EXTRACTO DE PÁGINA →
* * * * * * * * *

Cada vez que una
comunidad, una organización o una persona en el Ecuador invoca la
protección del medio ambiente o los derechos colectivos para
oponerse, por ejemplo, a un proyecto minero que afectará sus medios
de vida, a una represa gigantesca que provocará desvío de los ríos
e inundaciones que obligan al desplazamiento de las personas, el
presidente Rafael Correa responde, pontificando: “No nos engañemos,
el principal problema del Ecuador es la pobreza”. Así justifica la
destrucción del entorno ambiental y la afectación de los medios de
vida de “unos pocos” para reducir la pobreza de “muchos”.
La invocación
aparentemente sensata de la reducción de la pobreza para justificar
el crecimiento económico ciego es una gran farsa. El presidente bien
lo sabe, pero pretende engañarnos. Como la principal receta para
reducir la pobreza nos vende el placebo del irrestricto crecimiento
económico. Y con ello se entiende que promueve cualquier tipo de
crecimiento económico, especialmente el concentrado en la
explotación sin miramientos de nuestros recursos naturales no
renovables.
Esto mismo lo han
sostenido todos los pasados gobiernos -neoliberales o no-, al
defender el crecimiento económico como una meta en sí misma,
postulando una y otra vez que ello generaría empleos estables,
elevados ingresos permanentes y una equilibrada distribución de los
ingresos. Esto no ha sucedido. Este tipo de crecimiento, por lo
demás, prácticamente no crea empleo. No se ha logrado un sostenido
“derrame” o un “chorreo” hacia el resto de la sociedad. En el
mejor de los casos, cuando hubo elevadas tasas de crecimiento, la
gran mayoría de la población apenas sintió una leve y temporal
garúa (que se desvaneció en poco tiempo en mayores niveles de
pobreza).
El correismo se aferra
patológicamente a esta meta. A través de una creciente explotación
de la Naturaleza pretende captar mayores divisas y tributos para
alimentar políticas clientelares y de cooptación política, a las
que ahora se les denomina engañosamente como programas de
compensación social. En lugar de iniciar procesos verdaderamente
redistributivos -agua, tierra, créditos, activos- a través de una
profunda reestructuración de la economía, nos alimenta con diversas
dádivas.

* * * * * * * * *

TAREAS →
1. Responde estas preguntas sobre el fragmento acerca de la pobreza en el Ecuador:
(a) ¿Con qué frase responde el presidente Rafael Correa?
(b) ¿Cómo se denomina ahora a las políticas clientelares y de cooptación política?
(c) ¿Qué elementos se mencionan entre guiones como objeto de procesos verdaderamente redistributivos?
2. Prosigue el fragmento sobre la pobreza en el Ecuador a partir de su última oración.
Las filas no tienen relación con el fragmento sobre la pobreza en el Ecuador.

DATOS PARA EXAMINAR →
* * * * * * * * *

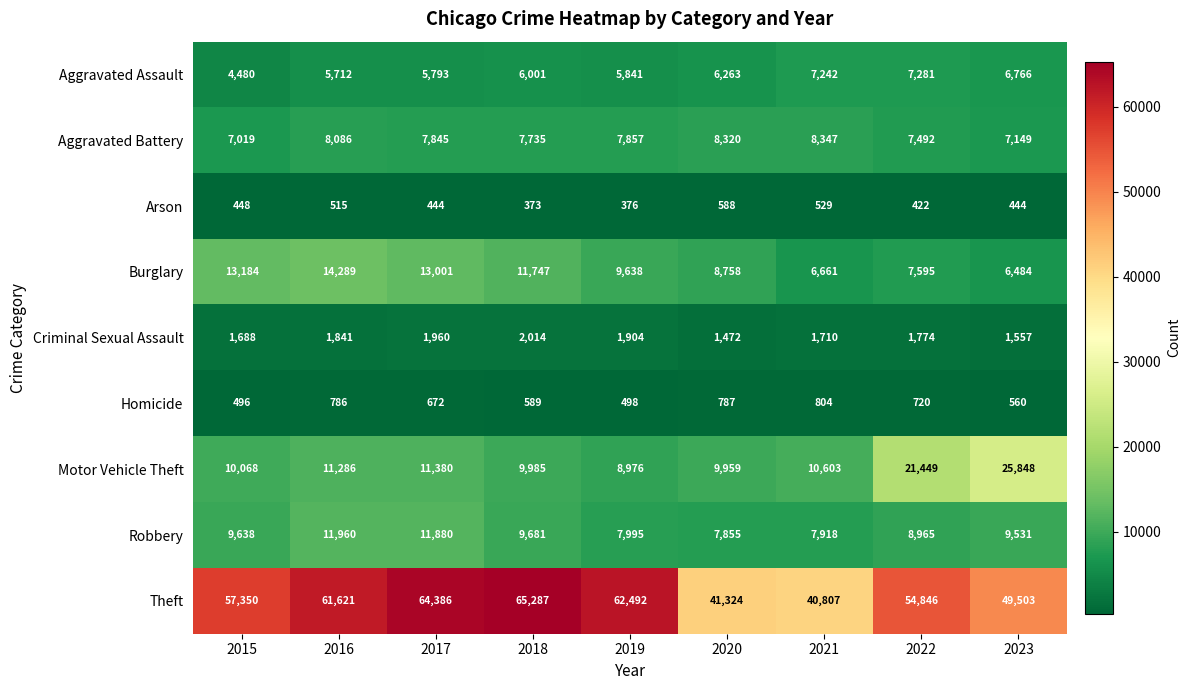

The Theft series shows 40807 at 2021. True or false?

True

* * * * * * * * *

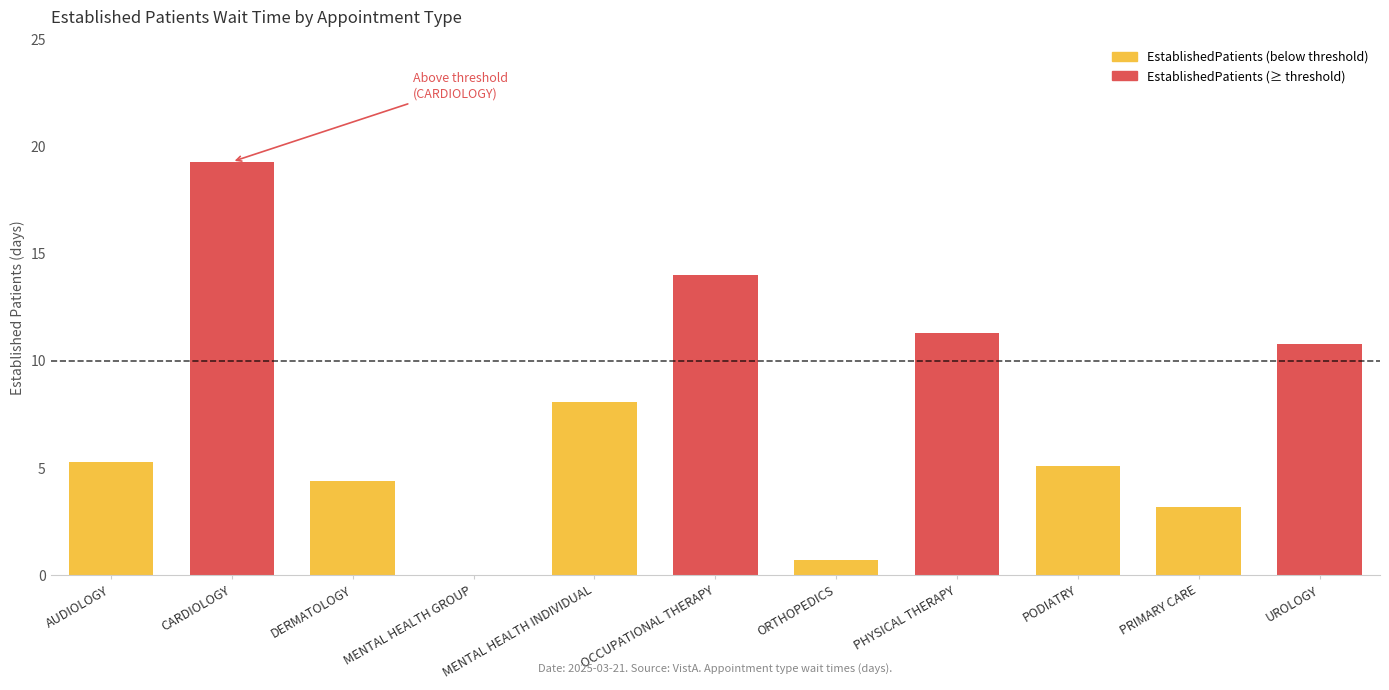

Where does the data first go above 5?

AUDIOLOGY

* * * * * * * * *

RESPUESTAS POR NÚMERO →
1.
(a) "No nos engañemos, el principal problema del Ecuador es la pobreza".
(b) Programas de compensación social.
(c) Agua, tierra, créditos y activos.

2.
A la postre, la letanía
del crecimiento económico es un fin en sí mismo, aparentemente
irremediable e incontestable. En realidad, el crecimiento puede ser
necesario en determinadas circunstancias, para superar las
deficiencias en educación y salud, por ejemplo. Pero eso no
justifica cualquier tipo de crecimiento. Aquí caben las categóricas
expresiones sobre el crecimiento del reconocido economista chileno
Manfred Max Neef:
“Si me dedico, por
ejemplo, a depredar totalmente un recurso natural, mi economía crece
mientras lo hago, pero a costa de terminar más pobres. En realidad
la gente no se percata de la aberración de la macroeconomía
convencional que contabiliza la pérdida de patrimonio como aumento
de ingreso. Detrás de toda cifra de crecimiento hay una historia
humana y una historia natural. Si esas historias son positivas, bien
venido sea el crecimiento, porque es preferible crecer poco pero
crecer bien, que crecer mucho pero mal”.
Tengamos presente que
una economía sana es aquella en la que las acciones están dirigidas
a resolver estructuralmente los problemas de pobreza y a asegurar la
calidad de vida de las personas, familias y comunidades. Esas metas
en muchos casos requerirán del crecimiento económico, y está bien
que así sea.
Pero no todas las formas
de crecimiento económico están asociadas a la justicia social y
ambiental. En muchos casos se busca promover las exportaciones para
que las cuentas macroeconómicas muestren crecimiento. Pero eso
lamentablemente se hace impulsando actividades de alto impacto social
y ambiental, que reducen la calidad de vida e inclusive, a la postre,
generan más pobreza, sobre todo en aquellas zonas en donde se
realizan las explotaciones extractivistas.
Como nadie contabiliza
económicamente esos impactos, se muestra un crecimiento económico
que en realidad es un espejismo. El exagerado consumo de agua,
electricidad y combustibles, o la infraestructura que el Estado debe
realizar para que el capital extractivista pueda beneficiarse, los
desechos generados, la pérdida de salud y demás son externalidades
negativas, por supuesto no aparecen ni son contabilizadas como tales,
restando bienestar y sostenibilidad a ese peculiar tipo de
crecimiento económico.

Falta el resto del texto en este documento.